■ EXERCISE INSTRUCTIONS
Copy out, line for line, the text read from each page in the material, and leave the pictures out of your answer.

■ SUPPLIED RECORDS
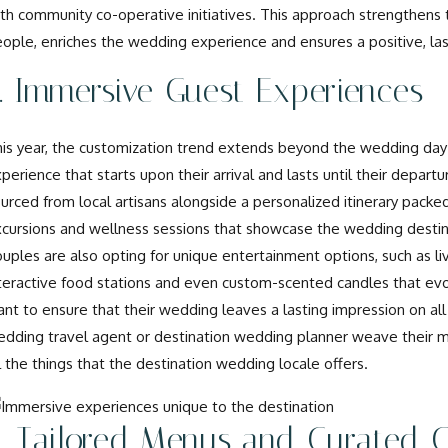
th community co-operative initiatives. This approach strengthens 
ople, enriches the wedding experience and ensures a positive, la
. Immersive Guest Experiences
is year, the customization trend extends beyond the wedding day i
perience that starts upon their arrival and lasts until their depa
urced from local artisans alongside a personalized itinerary packed 
cursions and wellness sessions that showcase the wedding destina
uples are also opting for unique entertainment options, such as liv
teractive food stations and even custom-scented candles that evo
nt to ensure that their wedding leaves a lasting impression on all
dding travel agent or destination wedding planner weave their m
l the things that the destination wedding locale offers.
. Tailored Menus and Curated C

■ ANSWER BELOW
th community co-operative initiatives. This approach strengthens 
ople, enriches the wedding experience and ensures a positive, la
. Immersive Guest Experiences
is year, the customization trend extends beyond the wedding day i
perience that starts upon their arrival and lasts until their depa
urced from local artisans alongside a personalized itinerary packed 
cursions and wellness sessions that showcase the wedding destina
uples are also opting for unique entertainment options, such as liv
teractive food stations and even custom-scented candles that evo
nt to ensure that their wedding leaves a lasting impression on all
dding travel agent or destination wedding planner weave their m
l the things that the destination wedding locale offers.
. Tailored Menus and Curated C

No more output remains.